In view of the probability, indeed virtual certainty, that the minimum coverage provision will apply to the plaintiffs on January 1, 2014, no function of standing law is advanced by requiring plaintiffs to wait until six months or one year before the effective date to file this lawsuit. There is no reason to think that plaintiffs' situation will change. And there is no reason to think the law will change. By permitting this lawsuit to be filed three and one-half years before the effective date, as opposed to one year before the effective date, the only thing that changes is that all three layers of the federal judiciary will be able to reach considered merits decisions, as opposed to rushed interim (e.g., stay) decisions, before the law takes effect. The former is certainly preferable to the latter, at least in the current setting of this case.

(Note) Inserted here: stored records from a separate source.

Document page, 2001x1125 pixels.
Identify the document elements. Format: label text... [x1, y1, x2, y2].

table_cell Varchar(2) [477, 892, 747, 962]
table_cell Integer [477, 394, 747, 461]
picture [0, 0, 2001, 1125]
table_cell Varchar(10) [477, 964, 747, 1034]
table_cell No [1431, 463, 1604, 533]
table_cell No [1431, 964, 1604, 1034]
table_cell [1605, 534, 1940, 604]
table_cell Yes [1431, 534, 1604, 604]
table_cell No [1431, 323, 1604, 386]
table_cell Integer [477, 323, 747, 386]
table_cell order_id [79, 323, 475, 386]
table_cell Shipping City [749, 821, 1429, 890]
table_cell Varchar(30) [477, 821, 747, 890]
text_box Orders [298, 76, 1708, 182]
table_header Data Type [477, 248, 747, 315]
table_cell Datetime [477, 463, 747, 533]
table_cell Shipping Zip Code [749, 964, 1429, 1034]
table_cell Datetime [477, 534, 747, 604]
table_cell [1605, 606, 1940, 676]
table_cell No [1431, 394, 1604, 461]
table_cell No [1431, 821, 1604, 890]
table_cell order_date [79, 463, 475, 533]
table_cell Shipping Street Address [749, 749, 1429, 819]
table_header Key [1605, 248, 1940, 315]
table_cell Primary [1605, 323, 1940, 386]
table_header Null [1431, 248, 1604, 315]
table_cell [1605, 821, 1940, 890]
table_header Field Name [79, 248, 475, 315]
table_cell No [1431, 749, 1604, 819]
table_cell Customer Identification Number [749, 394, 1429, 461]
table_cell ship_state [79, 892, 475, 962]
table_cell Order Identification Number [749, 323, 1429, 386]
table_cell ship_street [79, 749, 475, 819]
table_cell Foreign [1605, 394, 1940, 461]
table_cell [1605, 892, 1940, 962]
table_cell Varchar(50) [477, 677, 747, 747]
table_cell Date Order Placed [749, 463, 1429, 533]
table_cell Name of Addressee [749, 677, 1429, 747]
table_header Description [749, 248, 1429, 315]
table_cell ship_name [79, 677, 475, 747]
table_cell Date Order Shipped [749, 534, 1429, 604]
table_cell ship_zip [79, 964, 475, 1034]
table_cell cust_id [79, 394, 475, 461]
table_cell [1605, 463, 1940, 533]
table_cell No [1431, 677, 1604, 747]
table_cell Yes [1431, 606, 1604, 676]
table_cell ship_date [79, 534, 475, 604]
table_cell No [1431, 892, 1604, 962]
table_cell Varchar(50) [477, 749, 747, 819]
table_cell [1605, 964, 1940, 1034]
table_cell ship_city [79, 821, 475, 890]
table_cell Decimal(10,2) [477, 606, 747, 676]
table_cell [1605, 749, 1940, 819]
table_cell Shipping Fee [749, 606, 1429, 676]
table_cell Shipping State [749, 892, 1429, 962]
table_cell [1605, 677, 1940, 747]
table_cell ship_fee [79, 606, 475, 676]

Judge Graham, the Reagan appointee, issued a forceful, even strident dissent in which he wrote that only a constitutional amendment could accomplish what the Affordable Care Act seeks to do. "The mandate and its penalty are not conditioned on the failure to pay for health care services, or, for that matter, conditioned on the consumption of health care," Judge Graham wrote. "Congress instead choose a more coercive and intrusive regulation. The proper object of Congress's power is interstate commerce, not private decisions to refrain from commerce."

Judge Graham wrote:

Here, Congress's exercise of power intrudes on both the States and the people. It brings an end to state experimentation and overrides the expressed legislative will of several states that have guaranteed to their citizens the freedom to choose not to purchase health insurance. The mandate forces law -abiding individuals to purchase a product- an expensive product, no less - and thereby invades the realm of an individual's financial planning decisions. In the absence of the mandate, individuals have the right to decide how to finance medical expenses. The mandate extinguishes that right (citations omitted by me).

It was not immediately clear whether the plantiffs in the case including a conservative advocacy group, would appeal the ruling directly to the Supreme Court or seek to have the full 6th Circuit reconsider the decision offered Wednesday by the panel. It is unlikely that the Supreme Court would accept that review at this time. An en banc hearing by the 6th Circuit would take months to resolve.